Write out all of the lines below, exactly and completely.

━━━ The input

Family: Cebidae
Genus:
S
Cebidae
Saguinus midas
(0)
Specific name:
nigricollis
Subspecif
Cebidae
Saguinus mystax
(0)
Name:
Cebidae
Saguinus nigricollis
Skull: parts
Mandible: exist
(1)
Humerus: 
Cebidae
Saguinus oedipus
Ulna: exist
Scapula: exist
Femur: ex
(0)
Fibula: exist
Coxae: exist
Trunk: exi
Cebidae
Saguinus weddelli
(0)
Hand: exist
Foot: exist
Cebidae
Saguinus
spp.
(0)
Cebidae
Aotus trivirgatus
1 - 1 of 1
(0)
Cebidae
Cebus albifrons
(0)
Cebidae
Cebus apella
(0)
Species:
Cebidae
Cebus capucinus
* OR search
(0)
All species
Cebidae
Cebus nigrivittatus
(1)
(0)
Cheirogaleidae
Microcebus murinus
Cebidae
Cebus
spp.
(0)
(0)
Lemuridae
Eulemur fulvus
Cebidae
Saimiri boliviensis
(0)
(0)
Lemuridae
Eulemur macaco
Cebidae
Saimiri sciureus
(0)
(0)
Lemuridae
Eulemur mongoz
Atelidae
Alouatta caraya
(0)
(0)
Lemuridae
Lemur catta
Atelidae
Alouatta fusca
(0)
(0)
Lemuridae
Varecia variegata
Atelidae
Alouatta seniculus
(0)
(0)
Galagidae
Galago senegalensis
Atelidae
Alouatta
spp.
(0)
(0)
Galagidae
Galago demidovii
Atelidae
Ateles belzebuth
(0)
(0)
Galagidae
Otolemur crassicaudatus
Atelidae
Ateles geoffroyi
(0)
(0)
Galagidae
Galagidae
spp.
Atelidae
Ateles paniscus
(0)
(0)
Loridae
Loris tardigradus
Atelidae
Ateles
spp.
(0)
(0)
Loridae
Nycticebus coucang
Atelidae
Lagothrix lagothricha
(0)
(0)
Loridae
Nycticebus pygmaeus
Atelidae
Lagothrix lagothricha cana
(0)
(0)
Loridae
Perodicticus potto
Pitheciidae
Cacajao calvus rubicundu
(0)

━━━━━━

Task solution:
Family: Cebidae
Genus:
S
Cebidae
Saguinus midas
(0)
Specific name:
nigricollis
Subspecif
Cebidae
Saguinus mystax
(0)
Name:
Cebidae
Saguinus nigricollis
Skull: parts
Mandible: exist
(1)
Humerus: 
Cebidae
Saguinus oedipus
Ulna: exist
Scapula: exist
Femur: ex
(0)
Fibula: exist
Coxae: exist
Trunk: exi
Cebidae
Saguinus weddelli
(0)
Hand: exist
Foot: exist
Cebidae
Saguinus
spp.
(0)
Cebidae
Aotus trivirgatus
1 - 1 of 1
(0)
Cebidae
Cebus albifrons
(0)
Cebidae
Cebus apella
(0)
Species:
Cebidae
Cebus capucinus
* OR search
(0)
All species
Cebidae
Cebus nigrivittatus
(1)
(0)
Cheirogaleidae
Microcebus murinus
Cebidae
Cebus
spp.
(0)
(0)
Lemuridae
Eulemur fulvus
Cebidae
Saimiri boliviensis
(0)
(0)
Lemuridae
Eulemur macaco
Cebidae
Saimiri sciureus
(0)
(0)
Lemuridae
Eulemur mongoz
Atelidae
Alouatta caraya
(0)
(0)
Lemuridae
Lemur catta
Atelidae
Alouatta fusca
(0)
(0)
Lemuridae
Varecia variegata
Atelidae
Alouatta seniculus
(0)
(0)
Galagidae
Galago senegalensis
Atelidae
Alouatta
spp.
(0)
(0)
Galagidae
Galago demidovii
Atelidae
Ateles belzebuth
(0)
(0)
Galagidae
Otolemur crassicaudatus
Atelidae
Ateles geoffroyi
(0)
(0)
Galagidae
Galagidae
spp.
Atelidae
Ateles paniscus
(0)
(0)
Loridae
Loris tardigradus
Atelidae
Ateles
spp.
(0)
(0)
Loridae
Nycticebus coucang
Atelidae
Lagothrix lagothricha
(0)
(0)
Loridae
Nycticebus pygmaeus
Atelidae
Lagothrix lagothricha cana
(0)
(0)
Loridae
Perodicticus potto
Pitheciidae
Cacajao calvus rubicundu
(0)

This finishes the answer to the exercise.